- Born: 13 September 1964 Maksegnit, Begemder, Ethiopian Empire
- Died: 26 July 2018 (aged 53) Meskel Square, Addis Ababa, Ethiopia
- Cause of death: Gunshot wounds
- Burial place: Holy Trinity Cathedral, Addis Ababa, Ethiopia
- Education: Addis Ababa University
- Occupation: Civil engineer
- Children: 3

Chief project manager of the Grand Ethiopian Renaissance Dam
- In office 2011 – 26 July 2018
- Preceded by: Post established
- Succeeded by: Kifle Horo

= Simegnew Bekele =

Ethiopian civil engineer (1964–2018)

Simegnew Bekele Aynalem (ስመኘው በቀለ አይናለም; 13 September 1964 – 26 July 2018) was an Ethiopian civil engineer who served as chief project manager of the Grand Ethiopian Renaissance Dam project as well as three other similar dam projects in Ethiopia. He was considered the "public face" of the dam project.

==Biography==
Simegnew was born in 1964 in the small town of Maksegnit located in Begmeder Province. He completed a course at the Ethiopian Electric Power Corporation (EEPCo) technical training center in 1986. He taught at the institution for a while after graduating with a degree in Civil Engineering from Addis Ababa University in 1997. He served as deputy project manager for the Gilgel Gibe I and the project manager for the Gilgel Gibe II dams. In 2011 he was designated as head of the Ethiopian Renaissance Dam Project Office (GERDPO), since the start of its construction in 2011. In 2015 the Tigrai Online e-magazine named him as its person of the year.

==Death==
On the morning of 26 July 2018, Simegnew was found shot dead in his Toyota Land Cruiser in Meskel Square, Addis Ababa. Speaking at a press conference, Ethiopian Federal Police Commissioner Zeynu Ummer said that he had been found with a Colt gun in his right hand and a bullet wound behind his left ear, however foul play has been suspected. Simegnew had been scheduled to give a press conference on the progress of the dam later that day, following comments by Prime Minister Abiy Ahmed that construction could take up to ten more years, far more than previous projections. He was the public face of the dam being built near the country's western border with Sudan that, when completed, would be Africa's largest.

Simegnew's death is the second of a high-profile company official at around that time. In May, gunmen ambushed and killed Deep Kamara, the country manager for Nigeria's Dangote Cement, alongside two others in the Oromia region outside Addis Ababa.
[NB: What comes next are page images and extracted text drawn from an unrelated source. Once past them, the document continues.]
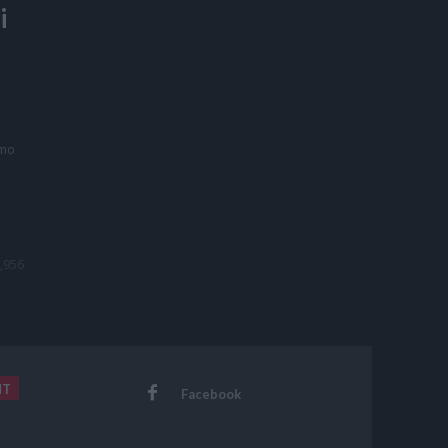
i
amo
2,956
NT
Facebook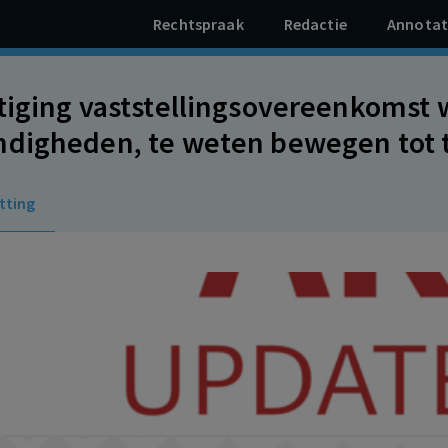
Rechtspraak
Redactie
Annotat
tiging vaststellingsovereenkomst
digheden, te weten bewegen tot
ellingsovereenkomst onder dreigin
tting
elijke positie van werkneemster b
ik maakt van de omstandigheden.
% omdat in casu geen sprake is van 
ng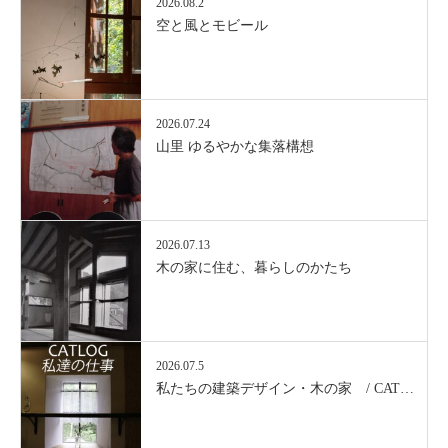
2026.08.2
空と風とモビール
2026.07.24
山里 ゆるやかな集落構想
2026.07.13
木の家に住む、暮らしのかたち
2026.07.5
私たちの建築デザイン・木の家 / CAT…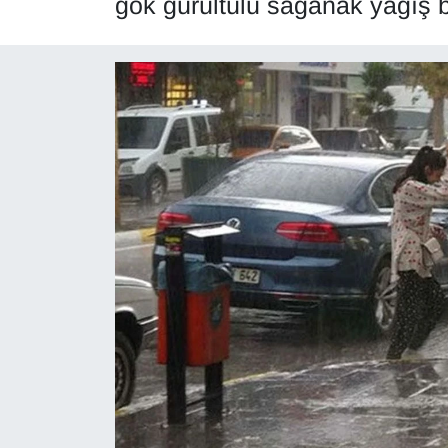
gök gürültülü sağanak yağış b
Diğer
DÜNYA
EĞİTİM
EKONOMİ
Eleman
Emlak
En çok konuşulanlar
GENEL
Güncel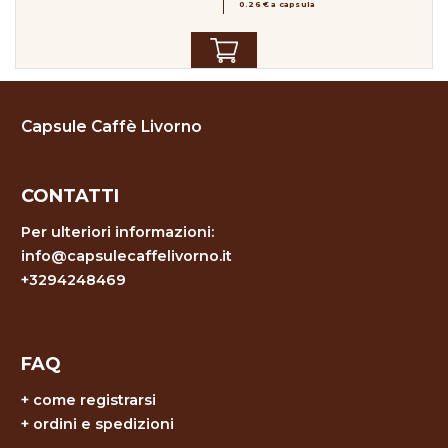
0.26 € a capsula
Capsule Caffè Livorno
CONTATTI
Per ulteriori informazioni:
info@capsulecaffelivorno.it
+3294248469
FAQ
+
come registrarsi
+
ordini e spedizioni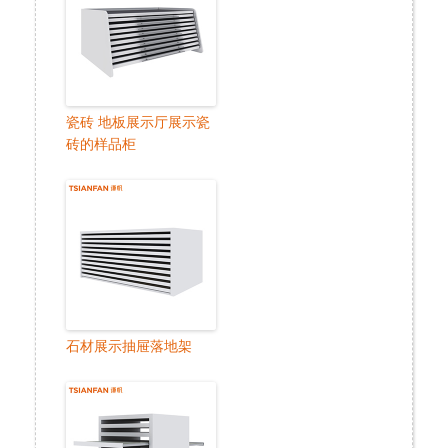
瓷砖 地板展示厅展示瓷
砖的样品柜
石材展示抽屉落地架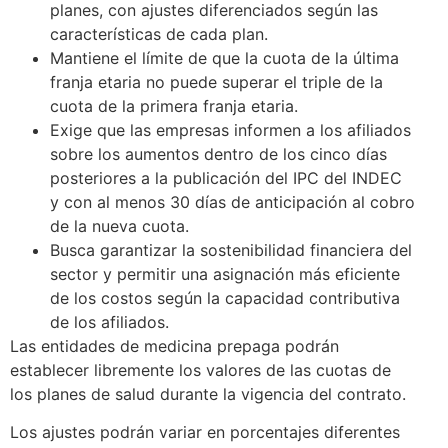
planes, con ajustes diferenciados según las
características de cada plan.
Mantiene el límite de que la cuota de la última
franja etaria no puede superar el triple de la
cuota de la primera franja etaria.
Exige que las empresas informen a los afiliados
sobre los aumentos dentro de los cinco días
posteriores a la publicación del IPC del INDEC
y con al menos 30 días de anticipación al cobro
de la nueva cuota.
Busca garantizar la sostenibilidad financiera del
sector y permitir una asignación más eficiente
de los costos según la capacidad contributiva
de los afiliados.
Las entidades de medicina prepaga podrán
establecer libremente los valores de las cuotas de
los planes de salud durante la vigencia del contrato.
Los ajustes podrán variar en porcentajes diferentes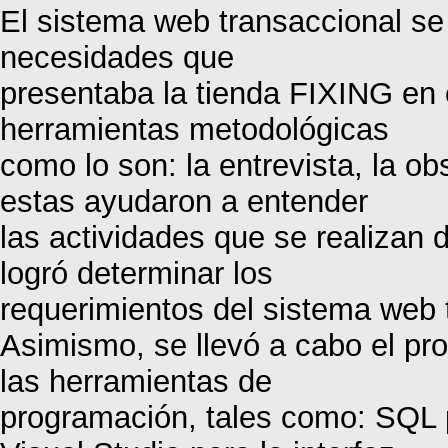
El sistema web transaccional se 
necesidades que
presentaba la tienda FIXING en
herramientas metodológicas
como lo son: la entrevista, la o
estas ayudaron a entender
las actividades que se realizan 
logró determinar los
requerimientos del sistema web t
Asimismo, se llevó a cabo el pro
las herramientas de
programación, tales como: SQL p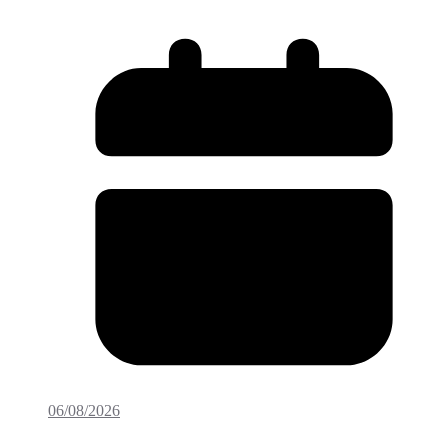
06/08/2026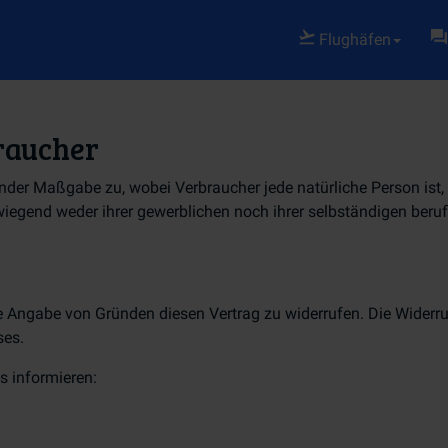
Flughäfen
raucher
nder Maßgabe zu, wobei Verbraucher jede natürliche Person ist, 
egend weder ihrer gewerblichen noch ihrer selbständigen berufl
 Angabe von Gründen diesen Vertrag zu widerrufen. Die Widerruf
ses.
s informieren: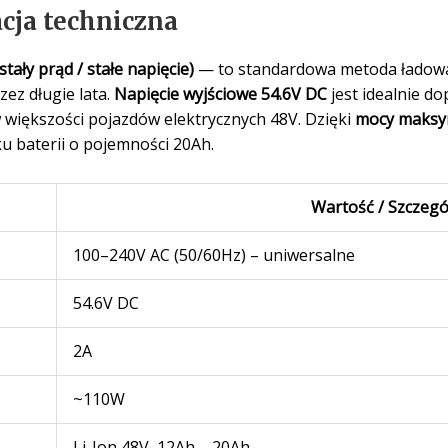
cja techniczna
stały prąd / stałe napięcie)
— to standardowa metoda ładow
ez długie lata.
Napięcie wyjściowe 54.6V DC
jest idealnie 
 większości pojazdów elektrycznych 48V. Dzięki
mocy maksy
u baterii o pojemności 20Ah.
Wartość / Szczegó
100–240V AC (50/60Hz) – uniwersalne
54.6V DC
2A
~110W
Li-Ion 48V, 12Ah – 20Ah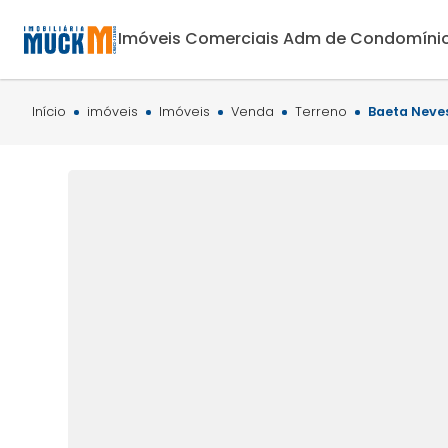
Imóveis Comerciais
Adm de Condomíni
Início
imóveis
Imóveis
Venda
Terreno
Baeta Neve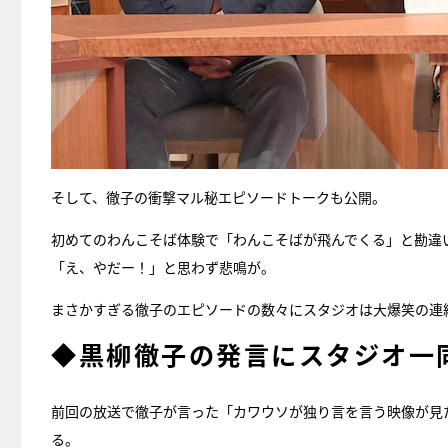
そして、徹子の衝撃マル秘エピソードトークも公開。
初めてのわんこそば体験で「わんこそばが飛んでくる」と勘違
「え、やだー！」と思わず悲鳴が。
まさかすぎる徹子のエピソードの数々にスタジオは大爆笑の連
◆黒柳徹子の発言にスタジオ一
前回の放送で徹子が言った「カワウソが独り言を言う映像が見
る。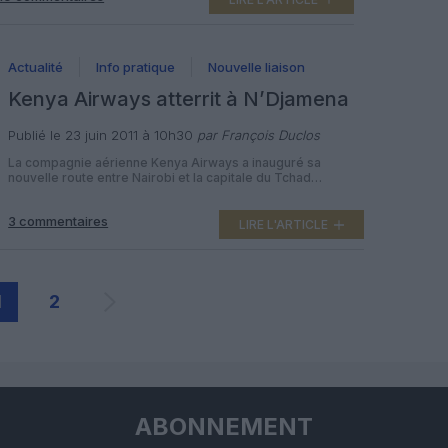
800 pouvant accueillir 20 passagers en Premium et 145 en
Economie. […]
Actualité
Info pratique
Nouvelle liaison
Kenya Airways atterrit à N’Djamena
Publié le 23 juin 2011 à 10h30
par François Duclos
La compagnie aérienne Kenya Airways a inauguré sa
nouvelle route entre Nairobi et la capitale du Tchad
N’Djamena, 54ème destination de son réseau. La
compagnie nationale kenyane relie désormais les deux
3 commentaires
pays à raison de deux vols hebdomadaires, via une escale
LIRE L'ARTICLE
technique à Cotonou au Bénin. La liaison est assurée à bord
d’un Boeing 737-700 […]
1
2
ABONNEMENT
Simegnew's death sparked protests in Addis Ababa, with marchers demanding justice for what they assumed was his assassination. Tens of thousands of people gathered in Meskel Square and along Menelik II Avenue to witness his funeral procession on 29 July. Prime Minister Abiy Ahmed reacted to the news, saying he was "saddened and utterly shocked" by the engineer's death. On 7 September, police investigation reports suggested that Simegnew committed suicide by self-inflicted gunshot wounds. Conspiracy theories relating to his death circulated by some skeptics who promote anti-governmental rhetoric, whether he was killed by government agent.